━━━ EXCERPTED DATA ━━━
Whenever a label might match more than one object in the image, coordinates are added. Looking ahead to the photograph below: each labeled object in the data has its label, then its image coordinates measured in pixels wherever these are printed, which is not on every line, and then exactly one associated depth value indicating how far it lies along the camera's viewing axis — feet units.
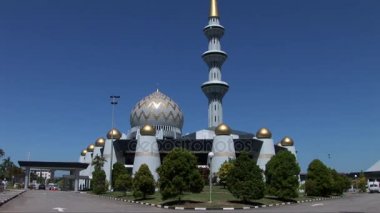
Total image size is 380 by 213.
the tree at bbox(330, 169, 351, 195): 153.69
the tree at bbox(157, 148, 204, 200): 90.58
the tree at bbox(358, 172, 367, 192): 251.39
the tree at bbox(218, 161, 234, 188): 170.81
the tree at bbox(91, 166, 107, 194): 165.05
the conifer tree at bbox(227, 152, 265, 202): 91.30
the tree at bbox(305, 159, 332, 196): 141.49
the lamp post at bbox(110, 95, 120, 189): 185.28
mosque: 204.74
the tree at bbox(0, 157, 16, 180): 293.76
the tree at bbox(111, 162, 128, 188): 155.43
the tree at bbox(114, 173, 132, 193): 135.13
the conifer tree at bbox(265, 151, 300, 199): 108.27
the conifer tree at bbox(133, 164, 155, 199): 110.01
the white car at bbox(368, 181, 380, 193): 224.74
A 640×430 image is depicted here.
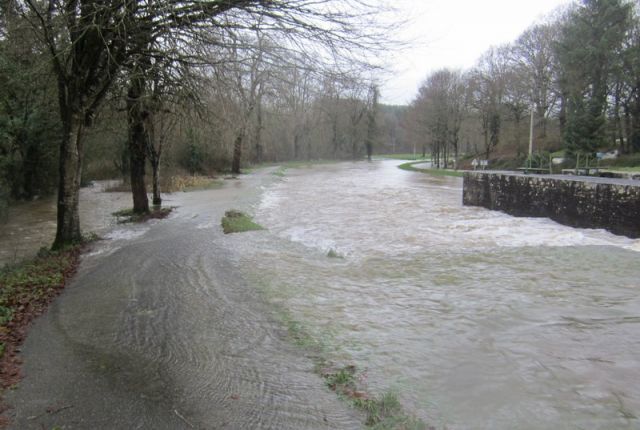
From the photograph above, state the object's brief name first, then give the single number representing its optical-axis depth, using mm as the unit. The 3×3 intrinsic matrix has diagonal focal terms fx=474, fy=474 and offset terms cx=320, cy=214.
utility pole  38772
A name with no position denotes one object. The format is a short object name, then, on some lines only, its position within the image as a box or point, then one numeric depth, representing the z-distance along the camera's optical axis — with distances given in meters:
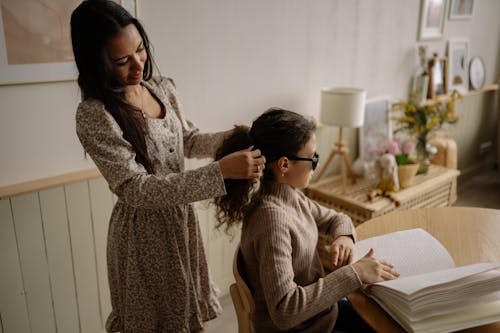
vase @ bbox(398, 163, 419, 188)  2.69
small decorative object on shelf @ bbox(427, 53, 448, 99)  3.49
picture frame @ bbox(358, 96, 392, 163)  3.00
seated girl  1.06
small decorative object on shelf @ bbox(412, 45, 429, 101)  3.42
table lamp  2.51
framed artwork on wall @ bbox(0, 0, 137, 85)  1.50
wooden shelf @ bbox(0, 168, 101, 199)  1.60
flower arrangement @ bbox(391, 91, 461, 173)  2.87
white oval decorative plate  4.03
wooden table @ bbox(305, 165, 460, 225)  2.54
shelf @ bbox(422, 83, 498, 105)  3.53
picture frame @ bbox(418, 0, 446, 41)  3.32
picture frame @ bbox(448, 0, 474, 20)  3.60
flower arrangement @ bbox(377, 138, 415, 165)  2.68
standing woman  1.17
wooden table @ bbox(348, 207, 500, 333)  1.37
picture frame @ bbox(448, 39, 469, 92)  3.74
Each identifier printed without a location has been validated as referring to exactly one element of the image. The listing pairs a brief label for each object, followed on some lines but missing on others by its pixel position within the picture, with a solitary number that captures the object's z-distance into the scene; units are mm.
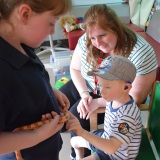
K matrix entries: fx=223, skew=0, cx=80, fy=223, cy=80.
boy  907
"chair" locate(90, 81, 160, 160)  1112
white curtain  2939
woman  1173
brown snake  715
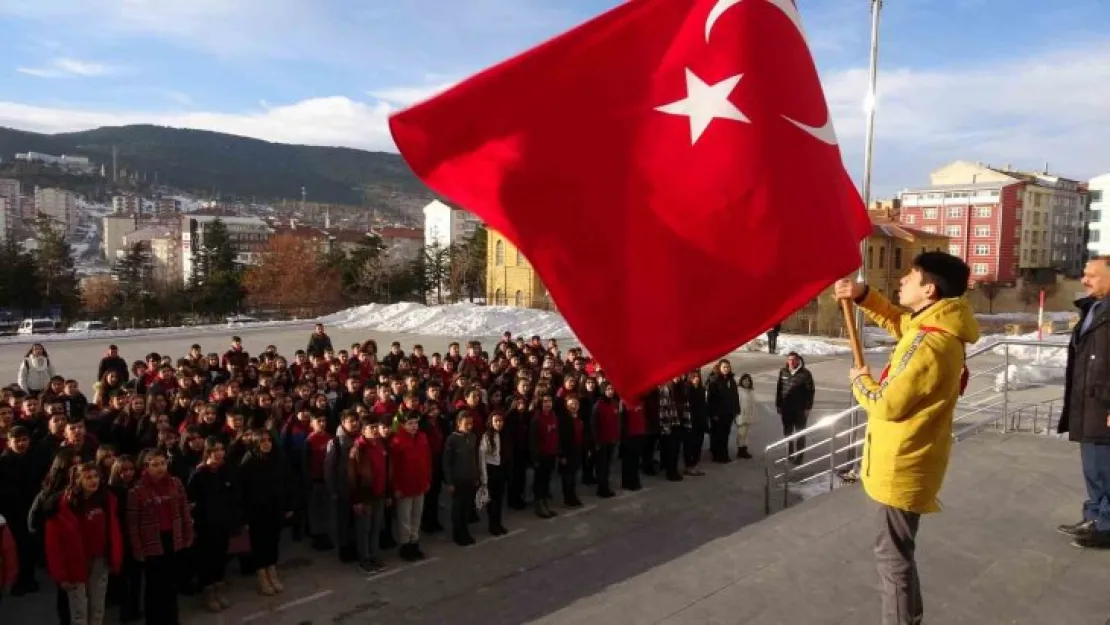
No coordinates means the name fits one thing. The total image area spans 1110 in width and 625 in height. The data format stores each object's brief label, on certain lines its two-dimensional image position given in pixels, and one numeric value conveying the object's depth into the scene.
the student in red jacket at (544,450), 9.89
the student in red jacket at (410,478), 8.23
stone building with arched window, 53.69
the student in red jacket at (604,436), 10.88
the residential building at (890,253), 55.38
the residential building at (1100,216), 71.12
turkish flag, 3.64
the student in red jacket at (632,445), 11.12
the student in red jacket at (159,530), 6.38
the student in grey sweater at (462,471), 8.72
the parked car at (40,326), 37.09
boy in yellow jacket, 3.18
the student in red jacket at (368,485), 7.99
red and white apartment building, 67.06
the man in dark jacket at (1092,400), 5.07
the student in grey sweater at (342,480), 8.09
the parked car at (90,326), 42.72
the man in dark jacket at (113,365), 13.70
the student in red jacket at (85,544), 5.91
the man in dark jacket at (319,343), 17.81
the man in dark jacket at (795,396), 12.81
━━━
TASK TO COMPLETE
Your copy should match every entry above exactly and contain no pictures.

OUTPUT FOR THIS EXERCISE
Whenever a label might match more than one object in the image, coordinates are added. Looking ahead to the photograph below: each labeled object in the data has its label, then its image coordinates measured in pixels wherever these are printed, which is not on every line, and then exactly one associated depth value indicating how far it lies along the camera's viewing axis — feet units.
Total image size is 380 by 213.
the tree at bbox(330, 169, 351, 195): 153.69
the tree at bbox(157, 148, 204, 200): 90.58
the tree at bbox(358, 172, 367, 192): 251.39
the tree at bbox(218, 161, 234, 188): 170.81
the tree at bbox(91, 166, 107, 194): 165.05
the conifer tree at bbox(227, 152, 265, 202): 91.30
the tree at bbox(305, 159, 332, 196): 141.49
the lamp post at bbox(110, 95, 120, 189): 185.28
mosque: 204.74
the tree at bbox(0, 157, 16, 180): 293.76
the tree at bbox(111, 162, 128, 188): 155.43
the tree at bbox(114, 173, 132, 193): 135.13
the conifer tree at bbox(265, 151, 300, 199): 108.27
the conifer tree at bbox(133, 164, 155, 199): 110.01
the white car at bbox(368, 181, 380, 193): 224.74
A 640×430 image is depicted here.
From the photograph above, state the object's brief name first, then give the single number representing its optical-axis depth, using mm as the unit. The 3×3 intrinsic matrix has diagonal focal terms fx=474, fy=474 and offset terms cx=320, cy=214.
utility pole  38772
A name with no position denotes one object. The format is a short object name, then, on some lines only, its position within the image as a box or point, then one numeric depth, representing the z-distance along the camera's optical axis — with distances given in meters:
vase @ bbox(398, 163, 419, 188)  2.69
small decorative object on shelf @ bbox(427, 53, 448, 99)  3.49
picture frame @ bbox(358, 96, 392, 163)  3.00
seated girl  1.06
small decorative object on shelf @ bbox(412, 45, 429, 101)  3.42
table lamp  2.51
framed artwork on wall @ bbox(0, 0, 137, 85)  1.50
wooden shelf @ bbox(0, 168, 101, 199)  1.60
flower arrangement @ bbox(391, 91, 461, 173)  2.87
white oval decorative plate  4.03
wooden table @ bbox(305, 165, 460, 225)  2.54
shelf @ bbox(422, 83, 498, 105)  3.53
picture frame @ bbox(418, 0, 446, 41)  3.32
picture frame @ bbox(448, 0, 474, 20)  3.60
flower arrangement @ bbox(377, 138, 415, 165)  2.68
standing woman  1.17
wooden table @ bbox(348, 207, 500, 333)  1.37
picture frame @ bbox(448, 39, 469, 92)  3.74
Each identifier printed without a location has been validated as referring to exactly one element of the image. The listing pairs a brief label for each object, followed on some lines but missing on others by its pixel position within the picture, with a solitary number that captures the object's z-distance into the scene; units are mm.
K matrix entries: fx=223, skew=0, cx=80, fy=223, cy=80.
boy  907
"chair" locate(90, 81, 160, 160)  1112
white curtain  2939
woman  1173
brown snake  715
No coordinates means the name fits one thing. The total image area spans 1110 in width and 625 in height. The data format stores each object's brief label, on certain lines its two-dimensional image position given in pixels, and one numeric value conveying the object's depth into the scene.
the student in red jacket at (544,450), 9.89
the student in red jacket at (410,478), 8.23
stone building with arched window, 53.69
the student in red jacket at (604,436), 10.88
the residential building at (890,253), 55.38
the residential building at (1100,216), 71.12
turkish flag, 3.64
the student in red jacket at (632,445), 11.12
the student in red jacket at (159,530), 6.38
the student in grey sweater at (462,471), 8.72
the parked car at (40,326), 37.09
boy in yellow jacket, 3.18
the student in red jacket at (368,485), 7.99
red and white apartment building, 67.06
the man in dark jacket at (1092,400), 5.07
the student in grey sweater at (342,480), 8.09
the parked car at (90,326), 42.72
the man in dark jacket at (113,365), 13.70
the student in red jacket at (85,544), 5.91
the man in dark jacket at (319,343), 17.81
the man in dark jacket at (795,396), 12.81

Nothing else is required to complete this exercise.